The study’s findings demonstrate the superior performance of larger LLMs across several tasks. A notable achievement is the proficiency of GPT-4 in semantic similarity measures, where it achieved a 0.952 accuracy in freeform Q&A tasks within biomedical queries. Larger models also excelled at refraining from answering when presented with irrelevant content, achieving a 100% success rate in the ‘I don’t know’ task. Conversely, smaller models like Llama and Mistral showed a drop in performance, particularly in the areas of hallucinations and varying recall accuracy, indicating a need for further enhancements.

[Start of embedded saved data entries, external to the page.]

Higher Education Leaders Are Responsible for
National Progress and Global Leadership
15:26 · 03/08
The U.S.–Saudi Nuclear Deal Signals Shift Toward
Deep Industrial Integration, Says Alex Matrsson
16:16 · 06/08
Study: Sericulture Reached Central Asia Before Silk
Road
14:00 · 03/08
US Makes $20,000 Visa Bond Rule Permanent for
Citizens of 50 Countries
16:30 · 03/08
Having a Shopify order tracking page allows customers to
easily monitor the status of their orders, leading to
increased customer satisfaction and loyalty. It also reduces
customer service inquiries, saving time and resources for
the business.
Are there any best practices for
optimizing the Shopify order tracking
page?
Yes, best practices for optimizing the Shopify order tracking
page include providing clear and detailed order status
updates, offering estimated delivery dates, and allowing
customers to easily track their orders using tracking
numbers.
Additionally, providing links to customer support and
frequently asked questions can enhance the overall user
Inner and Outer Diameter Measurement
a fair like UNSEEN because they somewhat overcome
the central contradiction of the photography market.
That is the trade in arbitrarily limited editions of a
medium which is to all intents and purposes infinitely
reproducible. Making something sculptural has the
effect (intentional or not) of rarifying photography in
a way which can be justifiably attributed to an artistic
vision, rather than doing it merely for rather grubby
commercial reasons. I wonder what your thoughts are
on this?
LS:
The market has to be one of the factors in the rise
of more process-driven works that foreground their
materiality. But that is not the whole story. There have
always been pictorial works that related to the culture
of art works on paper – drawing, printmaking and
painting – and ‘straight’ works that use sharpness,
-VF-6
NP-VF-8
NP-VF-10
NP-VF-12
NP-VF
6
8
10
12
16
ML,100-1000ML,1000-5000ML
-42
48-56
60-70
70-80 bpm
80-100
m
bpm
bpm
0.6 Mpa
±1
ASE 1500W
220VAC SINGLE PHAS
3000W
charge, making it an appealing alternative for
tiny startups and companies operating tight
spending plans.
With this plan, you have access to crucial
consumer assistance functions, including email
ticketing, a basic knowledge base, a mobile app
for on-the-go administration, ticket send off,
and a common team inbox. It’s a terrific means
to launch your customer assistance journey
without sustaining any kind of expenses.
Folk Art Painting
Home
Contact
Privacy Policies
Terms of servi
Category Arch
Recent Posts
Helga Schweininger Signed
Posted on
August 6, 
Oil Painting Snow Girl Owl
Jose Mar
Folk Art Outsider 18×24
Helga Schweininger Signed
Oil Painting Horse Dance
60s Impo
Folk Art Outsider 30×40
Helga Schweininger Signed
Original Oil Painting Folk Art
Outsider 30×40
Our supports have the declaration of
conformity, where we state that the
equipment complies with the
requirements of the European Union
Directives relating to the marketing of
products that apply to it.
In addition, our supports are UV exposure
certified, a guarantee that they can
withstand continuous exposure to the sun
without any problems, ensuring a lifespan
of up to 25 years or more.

Therefore, in advancing the use of LLMs as reliable tools for biomedical research and healthcare, the RAmBLA framework serves as an essential guide for evaluating and refining these models’ abilities. Through more accurate, evidence-based LLMs, the field of Biomedicine can make significant strides, leading to enhanced patient care and innovative approaches to research. Moreover, RAmBLA’s holistic evaluation method aligns with the increasing integration of AI in healthcare, ensuring dependable and effective implementation of these powerful tools.